CONSIGNE 1: Dans les lignes des données, veuillez mettre sous forme de tableau Markdown celles qui vont de la ligne contenant "Document page, 1654x1241 pixels." à la ligne contenant "title ... [82, 49, 1571, 257]", ces deux lignes comprises. Omettez les lignes vides et utilisez deux colonnes, Numéro et Ligne.

EXTRAIT CHOISI:
Parag. II - De la garantie
Article 630
La garantie que le vendeur doit à l’acquéreur à deux objets :
a) le premier est la jouissance et la possession paisible de la chose vendue (garantie pour cause d’éviction) ;
b) le second, les défauts de cette chose (garantie pour les vices rédhibitoires).
La garantie est due de plein droit, quand même elle n’aurait pas été stipulée. La bonne foi du vendeur ne l’exonère pas de cette obligation.
A. De l’obligation de garantir la jouissance et la paisible possession (garantie pour cause d’éviction) :
Article 631
L’obligation de garantir emporte pour le vendeur celle de s’abstenir de tout acte ou réclamation qui tendrait à inquiéter l’acheteur ou à le priver des avantages sur lesquels il avait droit de compter, d’après la destination de la chose vendue, et l’état dans lequel elle se trouvait au moment de la vente.

DONNÉES EXTRAITES:
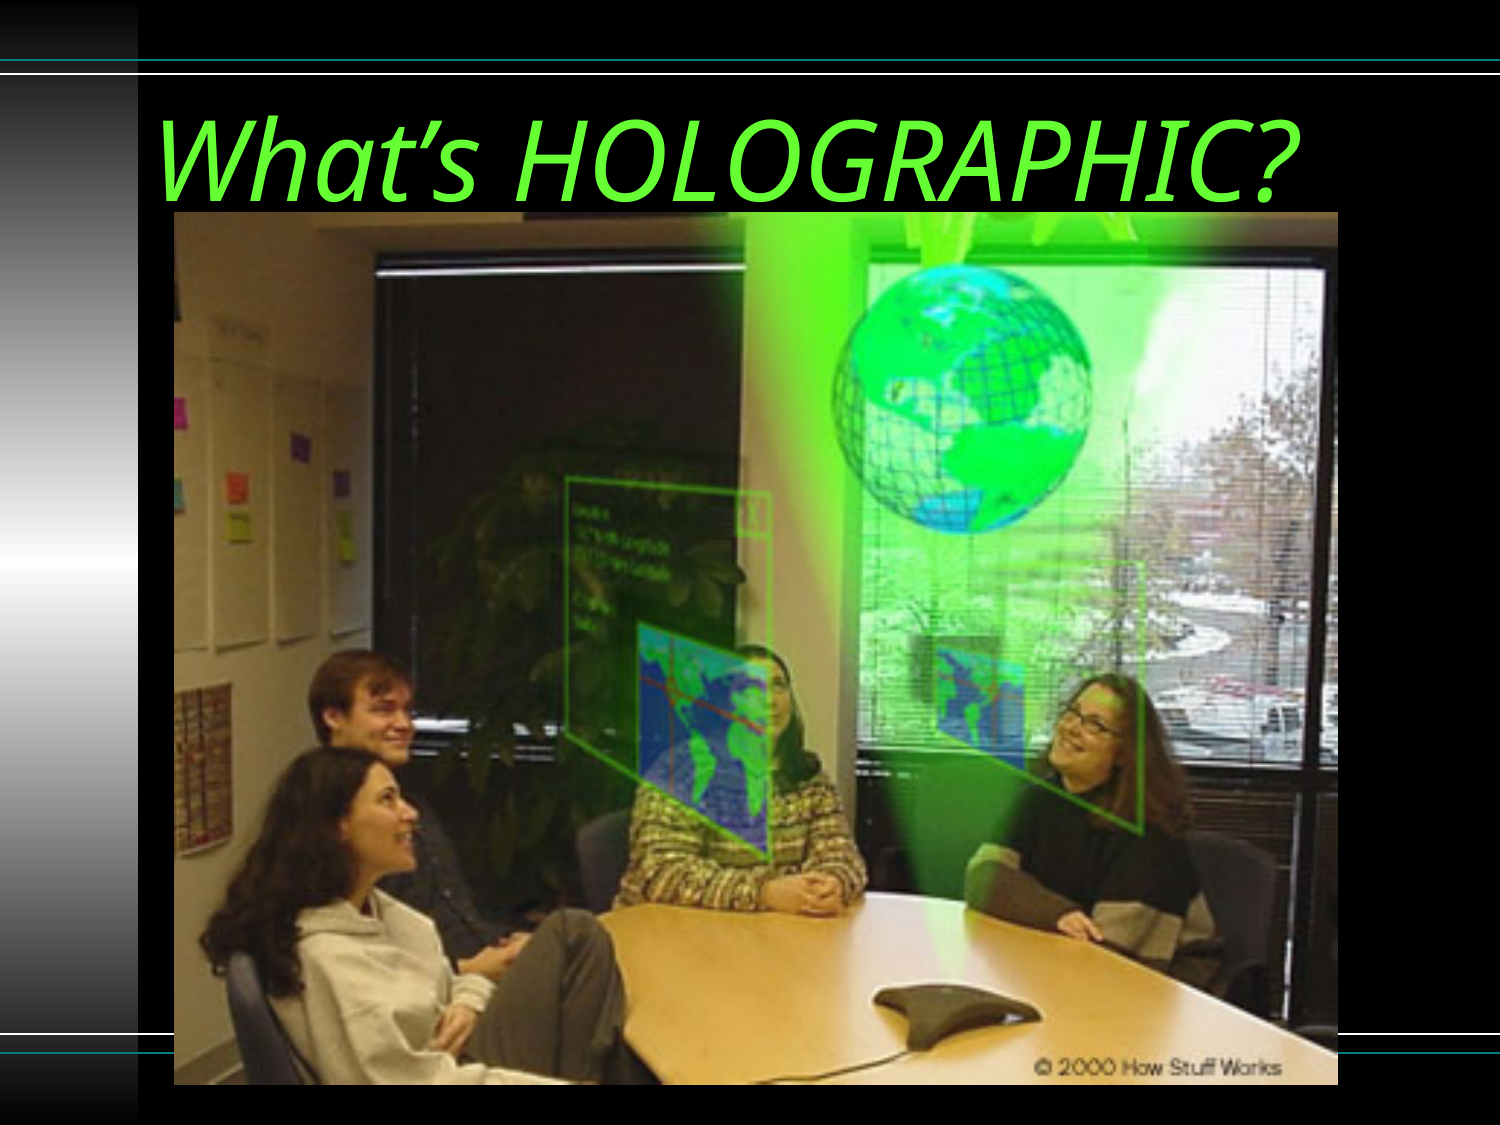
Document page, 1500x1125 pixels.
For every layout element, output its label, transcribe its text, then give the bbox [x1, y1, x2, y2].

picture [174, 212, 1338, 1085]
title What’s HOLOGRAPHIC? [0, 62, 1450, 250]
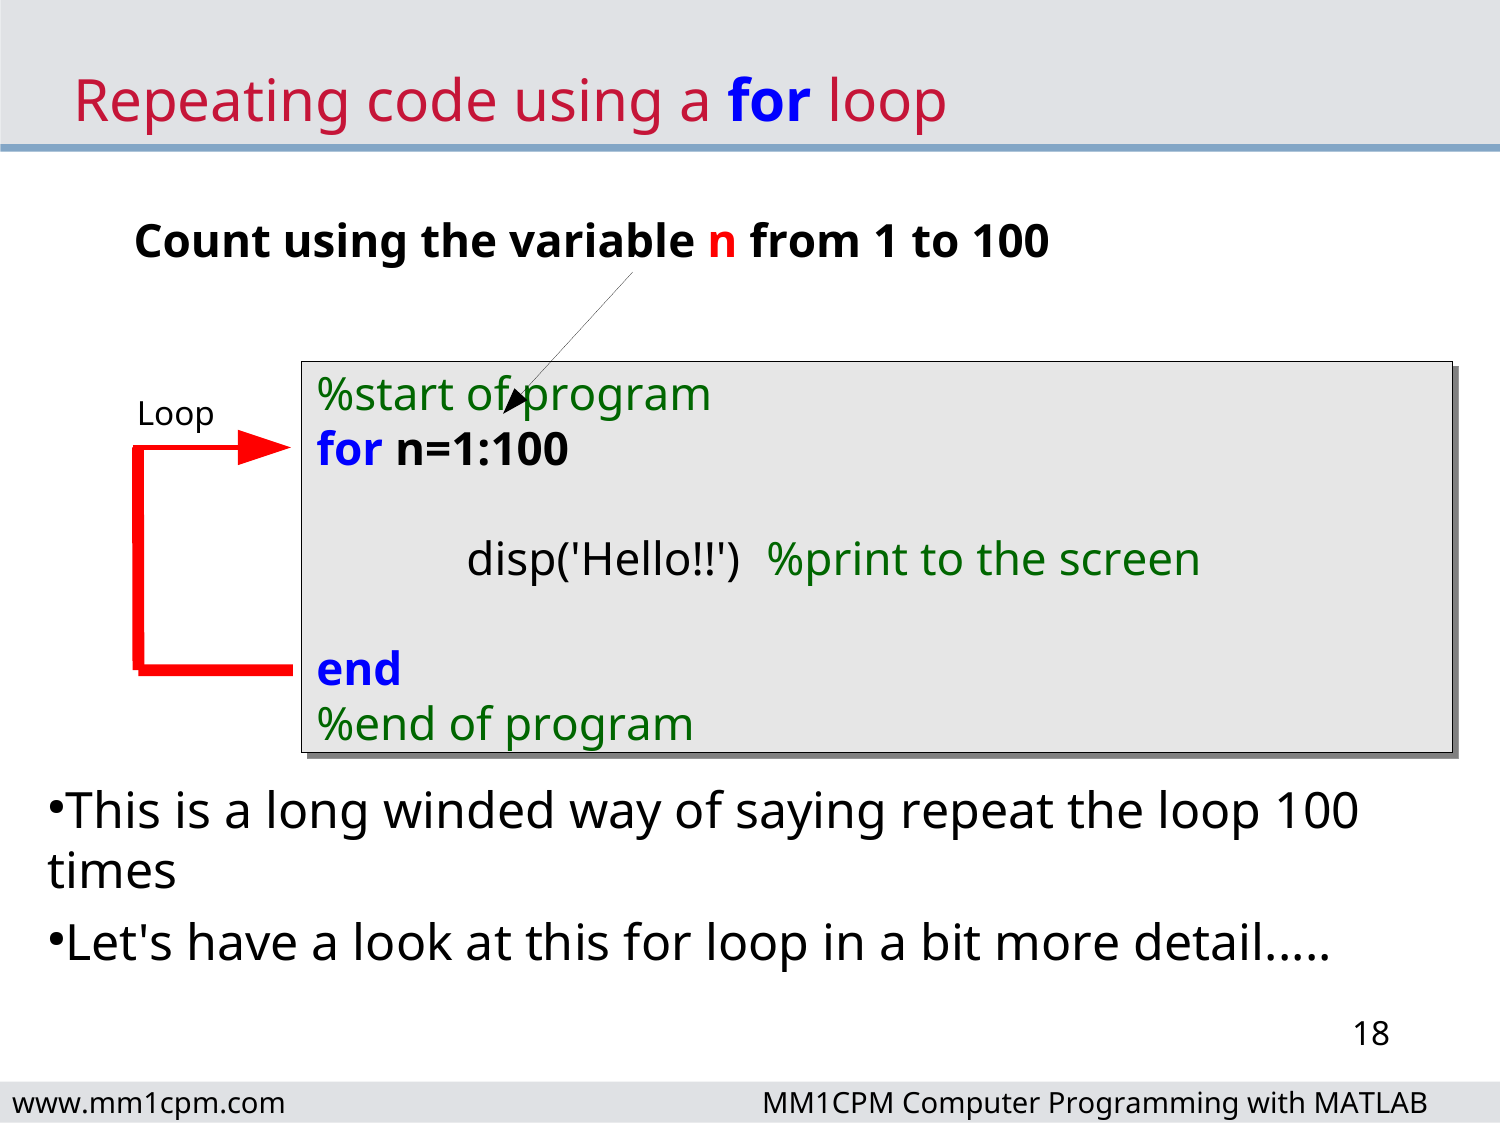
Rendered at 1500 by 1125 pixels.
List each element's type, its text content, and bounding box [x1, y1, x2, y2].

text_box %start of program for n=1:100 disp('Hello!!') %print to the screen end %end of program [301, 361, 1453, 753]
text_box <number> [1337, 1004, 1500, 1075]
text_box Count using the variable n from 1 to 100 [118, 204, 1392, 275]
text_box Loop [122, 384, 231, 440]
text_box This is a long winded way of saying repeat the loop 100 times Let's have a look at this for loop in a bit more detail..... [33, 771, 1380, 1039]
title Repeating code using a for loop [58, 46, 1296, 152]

--

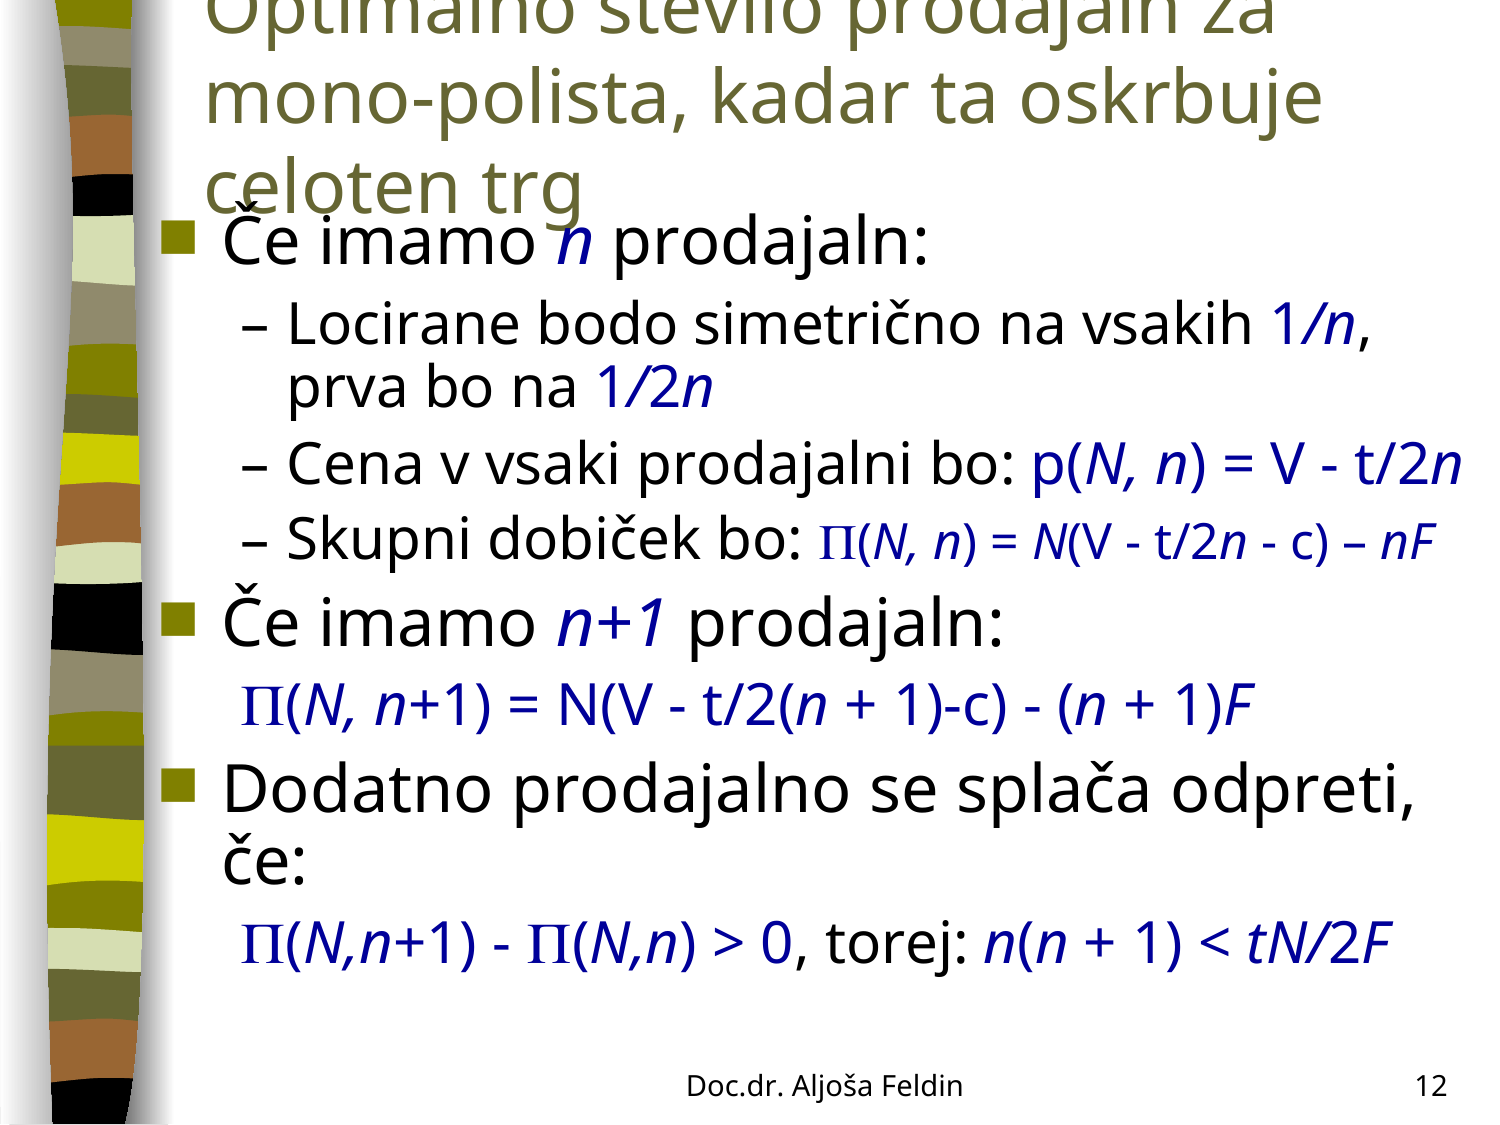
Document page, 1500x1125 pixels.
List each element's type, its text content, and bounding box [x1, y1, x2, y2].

--

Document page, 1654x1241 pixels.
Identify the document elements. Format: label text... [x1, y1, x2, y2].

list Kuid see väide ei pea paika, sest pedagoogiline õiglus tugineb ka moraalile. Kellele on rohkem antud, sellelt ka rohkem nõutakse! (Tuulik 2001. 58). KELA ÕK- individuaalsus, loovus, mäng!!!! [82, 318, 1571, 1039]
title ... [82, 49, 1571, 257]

CONSIGNE 2: Relevez, dans l'ordre, tous les intitulés (paragraphe, articles et subdivision lettrée) de l'extrait sur la garantie.

SORTIE COMPLÈTE 1:
| Numéro | Ligne |
|---|---|
| 1 | Document page, 1654x1241 pixels. |
| 2 | Identify the document elements. Format: label text... [x1, y1, x2, y2]. |
| 3 | list Kuid see väide ei pea paika, sest pedagoogiline õiglus tugineb ka moraalile. Kellele on rohkem antud, sellelt ka rohkem nõutakse! (Tuulik 2001. 58). KELA ÕK- individuaalsus, loovus, mäng!!!! [82, 318, 1571, 1039] |
| 4 | title ... [82, 49, 1571, 257] |

SORTIE COMPLÈTE 2:
- Parag. II - De la garantie
- Article 630
- A. De l’obligation de garantir la jouissance et la paisible possession (garantie pour cause d’éviction)
- Article 631